Summer Ball: The musical main attractions

A QUICK run down of the different events and stages at Summer Ball this year.

Summer Ball

Photo – Tomos Nolan

Main Stage

In a few short months, the Great Hall in the Arts Centre will be used for graduation ceremonies for every department at the university, an incredibly dignified moment for all of the students involved.

For the Summer Ball, Example used it to put dozens of future graduates on the dancefloor into a headlock.

With control of the decks given to DJ Wire for the hair-raising set, Elliot Gleave (e.g., or for example – see what he did there?) took command of the well-dressed masses, bouncing around in neon yellow Nikes and asking the crowd to jump as high as they can in their heels or their dress shoes and eventually, asks them to kiss whoever’s next to them, and headlock them soon after.

“Are you still here?” Example regularly yells. Fatigue and alcohol claim more than a few, since it was after 1:30am before Gleave finally took to the stage, but chart-toppers like “One More Day” (subtitled “Stay With Me” so as not to be confused with the other, more popular  “Stay With Me”) and “10 Million People” kept most around. He surveyed the crowd in front of him, and up in the stands, foul-mouthed and pumped to deliver a show for the last big event of the year to the Great Hall, its capacity at nearly 1000.

Is Example a rapper who sometimes sings, or a singer that sometimes raps? On Friday night, his stage presence and the beats were more important. The music is club filler at its clubbiest and fullest; but club filler where, to its credit, the genres are mixed faster than at the cocktail bar outside.

It’s Ibizacore, it’s snappy piano-based loops, it’s the maximalism of Eurodance and it’s somber lyrics in songs mixed with expensive beats, a combination that goes down so well these days. “All The Wrong Places” is a trance anthem for people who like their trance like they like their hard cider; simple and familiar. It’s a cupcake with an irresponsible amount of sugar and dubstep is the cherry.

Example has never been to Yoko’s, but he knows what it takes to get the Yoko’s faithful on their feet, and off their face.
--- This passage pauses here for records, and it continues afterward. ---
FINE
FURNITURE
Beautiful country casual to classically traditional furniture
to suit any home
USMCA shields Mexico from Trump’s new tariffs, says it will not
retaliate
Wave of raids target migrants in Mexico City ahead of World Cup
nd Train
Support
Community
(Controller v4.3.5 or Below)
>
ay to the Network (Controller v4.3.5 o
Surprise! UK hip-hop is still great.

So Solid Crew, the grime and garage supergroup whose single “21 Seconds” hit Number 1 in the UK fourteen years ago, are still representing the rap scene in the UK, running the stage at Black House with all the energy they had back in 2001, when “Snapchat” meant texting on a flip phone. (Maybe.)

The smell of smoke machines and cocktails filled the main room of the Union. Around 10pm, The Joker and Mr. Bean led the dance to scratch artist JFB, lifting their rubber masks to down more cocktails. That, roughly, set the tone for the evening. Like Example, So Solid Crew started late. They didn’t fill the main room, but the front row were always with them; “It’s All Gravy” star Romeo picked up phones from the crowd during the set, filming them, filming himself, as Skepta hits “That’s Not Me” and “Doing It Again” revealed a few die-hard fans in the audience, who rapped along to every word.
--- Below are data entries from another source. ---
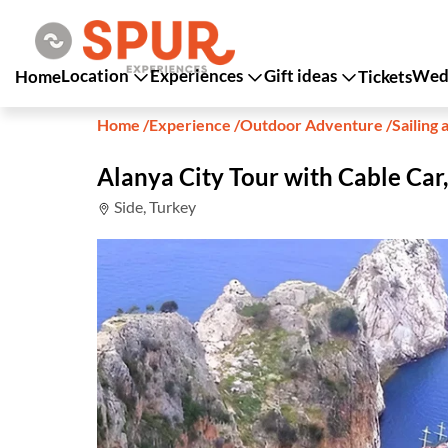
Location
Experiences
Gift ideas
Wedd
Home
Tickets
Home
/
Experience
/
Outdoor Adventure
/
Sailing 
Alanya City Tour with Cable Car
Side, Turkey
Addressing their captive audience in the Union’s main room, Harvey and Romeo made quick friends with Aber natives by describing the roads the Crew had to drive down to get here. “… I risked my life to come here, so you’d better rave to this!” And rave they did.

It’s rare that a group who have one hit bigger than any other will start their set with that song. Wheatus, of “Teenage Dirtbag” fame, wait until the very end of their shows, the performance sometimes lasting 10 minutes or more to allow for stage-diving and solos. So Solid Crew were on an entirely different schedule from the start; after all, it’s only 21 seconds before they’ve got to go.

Welsh Acts

Emma Swindells opened the night on the Cwtch live stage, generally more laid back than the other ones; for every drum & bass sample at Black House, there were two guitars here.
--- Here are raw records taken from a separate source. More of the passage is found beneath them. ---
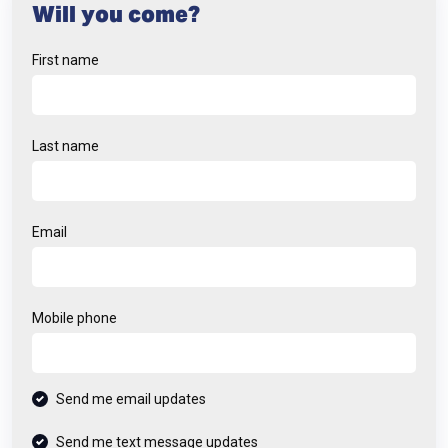
Will you come?
First name
Last name
Email
Mobile phone
Send me email updates
Send me text message updates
It was a tough set for Swindells – punters passed through on their way to the bar or other stages at the beginning of the Ball but her clear voice impressed and many ended up staying, her covers of “Budapest” and “Iris” from The Goo Goo Dolls highlights from her set and the first drunken singalongs of many drunken singalongs to come.

If awards are being handed out for style, third act on at the Cwtch, Welsh rockers Y Reu, might take it. Frontman Iwan Fon paced the stage, head low to the ground, in the manner of a bandleader with decades more experience. Drummer Cai Grufydd appeared shirtless save a leather jacket vest, a far cry stylistically from Lloyd Steele on keyboard – musically, their sound was engagingly varied, as well; sometimes despondent Gwynedd punk, sometimes dreamy experimental.

From the young and vibrant Y Cledrau, whose sound was the most summery at the Summer Ball, to the suited four-piece Yr Eira, Welsh voices held their own well against more expensive bookings, on the night.